Hydrocephalus Treatment

It is a condition in which due to accumulation of the brain water there is an increase in the intracranial pressure.

Physiologically, there is a continuous formation of water inside our brain in the ventricles, from where it circulates in and around the brain and spinal cord, and finally absorbed in the brain itself through the arachnoid villi. Approximately, it forms around 450 ml of cerebrospinal fluid per day.

This fluid keeps the brain and the spinal cord floating, provides padding and helps in the circulation of various nutrients.

Hydrocephalus results when there is any obstruction to this CSF pathway or there is some pathology in the absorption mechanism. This results in accumulation of fluid inside the ventricles, increasing the intracranial pressure and producing symptoms. This can occur in any age group.

We usually classify hydrocephalus into two subgroups:

Obstructive Hydrocephalus: In which there is an obstruction to the CSF flow secondary to a tumor or a cyst near the foramen of monro or at the aqueduct. At times in the pediatric age group, there may be a thin membrane at the aqueduct causing aqueductal stenosis.

Communicating Hydrocephalus: In this subtype, the CSF is not adequately absorbed hence causing hydrocephalus. It may be secondary to infections, tuberculosis or haemorrhage.

Rarely, pressure can be built in our brain without enlargement of ventricular size. A condition known as “Idiopathic Intracranial Hypertension or Pseudo tumor cerebri”. It is most often found in fatty, middle aged females. This has a high ICP but ventricles are slit like.

Hydrocephalus Treatment:

Hydrocephalus does not always require treatment. Many times we see a number of patients with enlarged ventricles over many years, but they do not manifest any symptoms. It is called arrested hydrocephalus.

Most of symptomatic require treatment, and if left untreated can result in permanent neurological damage. There are some medications which can reduce the formation of CSF, but cannot stop fully, so treatment is usually surgical.

Communicating Hydrocephalus: There is some pathology with the reabsorption of CSF. Hence, shunting is done in symptomatic patients.

Obstructive Hydrocephalus: In this, there is obstruction to CSF flow. In such patients either shunting or removing the obstruction or creating a bypass is done.

Whenever there is a mass or a cyst in the ventricles, removal of the lesion may resolve the hydrocephalus and allow the CSF to flow normally.

In aqueduct stenosis, there is an obstruction at the proximal portion of the duct.

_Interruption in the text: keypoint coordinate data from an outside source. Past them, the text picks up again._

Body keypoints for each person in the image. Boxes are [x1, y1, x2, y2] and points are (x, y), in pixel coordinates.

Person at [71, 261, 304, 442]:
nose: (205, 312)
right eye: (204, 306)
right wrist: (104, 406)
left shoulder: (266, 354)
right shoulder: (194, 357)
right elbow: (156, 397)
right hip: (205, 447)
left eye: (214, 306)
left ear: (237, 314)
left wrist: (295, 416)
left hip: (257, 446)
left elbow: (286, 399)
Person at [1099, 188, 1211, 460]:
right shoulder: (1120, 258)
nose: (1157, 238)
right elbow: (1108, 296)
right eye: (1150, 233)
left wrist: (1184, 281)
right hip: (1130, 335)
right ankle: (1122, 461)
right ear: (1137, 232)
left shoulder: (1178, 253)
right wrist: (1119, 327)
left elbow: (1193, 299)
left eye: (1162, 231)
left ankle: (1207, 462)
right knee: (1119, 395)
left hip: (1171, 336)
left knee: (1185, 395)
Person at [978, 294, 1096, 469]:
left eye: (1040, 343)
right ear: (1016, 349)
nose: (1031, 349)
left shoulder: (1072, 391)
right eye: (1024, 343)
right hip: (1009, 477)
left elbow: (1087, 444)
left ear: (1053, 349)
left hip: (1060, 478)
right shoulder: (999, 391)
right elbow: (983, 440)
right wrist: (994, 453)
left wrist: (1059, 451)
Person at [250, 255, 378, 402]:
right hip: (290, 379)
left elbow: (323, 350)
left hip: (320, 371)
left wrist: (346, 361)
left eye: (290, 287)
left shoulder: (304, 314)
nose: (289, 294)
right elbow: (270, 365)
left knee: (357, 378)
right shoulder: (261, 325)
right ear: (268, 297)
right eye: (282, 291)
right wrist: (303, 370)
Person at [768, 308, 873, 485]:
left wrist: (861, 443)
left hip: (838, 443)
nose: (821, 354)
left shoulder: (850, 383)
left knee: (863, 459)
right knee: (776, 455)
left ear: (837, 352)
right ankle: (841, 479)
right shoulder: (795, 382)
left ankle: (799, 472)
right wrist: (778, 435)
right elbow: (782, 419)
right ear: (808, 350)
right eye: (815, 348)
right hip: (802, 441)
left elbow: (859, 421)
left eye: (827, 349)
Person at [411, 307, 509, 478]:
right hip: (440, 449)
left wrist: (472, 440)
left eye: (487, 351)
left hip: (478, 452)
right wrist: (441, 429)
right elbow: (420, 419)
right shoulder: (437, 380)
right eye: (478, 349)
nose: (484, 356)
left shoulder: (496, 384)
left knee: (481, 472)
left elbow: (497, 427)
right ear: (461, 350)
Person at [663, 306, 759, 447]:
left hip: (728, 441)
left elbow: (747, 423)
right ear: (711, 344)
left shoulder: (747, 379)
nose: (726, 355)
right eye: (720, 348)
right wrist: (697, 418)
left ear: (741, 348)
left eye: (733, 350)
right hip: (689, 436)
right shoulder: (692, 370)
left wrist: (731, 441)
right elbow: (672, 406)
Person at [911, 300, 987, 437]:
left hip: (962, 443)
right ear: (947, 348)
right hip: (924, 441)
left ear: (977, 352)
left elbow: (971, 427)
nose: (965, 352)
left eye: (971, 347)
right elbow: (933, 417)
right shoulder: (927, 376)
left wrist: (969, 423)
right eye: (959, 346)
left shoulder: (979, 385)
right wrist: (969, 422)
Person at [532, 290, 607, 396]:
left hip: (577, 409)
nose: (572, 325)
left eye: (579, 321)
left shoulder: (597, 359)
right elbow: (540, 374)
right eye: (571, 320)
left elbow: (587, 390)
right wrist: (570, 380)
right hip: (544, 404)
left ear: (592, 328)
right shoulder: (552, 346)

Shunting is done in such cases, where we put a catheter into the ventricles and bypasses the fluid in the belly, from where it is absorbed

Endoscopic third ventriculostomy (ETV): in this we divert the obstructive site by doing a small opening in the floor of the third ventricle.

Shunt Surgery:

In this we place one end of a plastic (latex) catheter inside the ventricles of the brain, by making a very small opening in the skull to pass the catheter through it usually in the parietal region. The other end of the catheter is placed inside the belly through a subcutaneous tunnel made, so that the fluid from the ventricle directly goes into the belly, from where it can be absorbed easily. Between the catheters, there is a valve which maintains the flow of CSF and stops it’s over drainage into the belly. This type of shunt is called a ventriculo-peritoneal shunt. Sometimes, we can drain the CSF in the heart or lungs as well. The whole shunt is lying below the skin and nothing is visible outside.

These shunts can sometimes malfunction because of the obstruction of the catheter or disconnection. In such cases we need to do a shunt revision surgery.

ETV (Endoscopic Third Ventriculostomy):

Done mainly in the cases of obstructive hydrocephalus. In this we do a small opening in the frontal region, and pass a camera inside the ventricles directly with working channels. Then from the opening of the lateral ventricle, is passed to the third ventricle. Then a small opening is created in the floor of the third ventricle, through which the CSF directly enters the base of the skull, bypassing the obstruction. Then it circulates and is absorbed normally.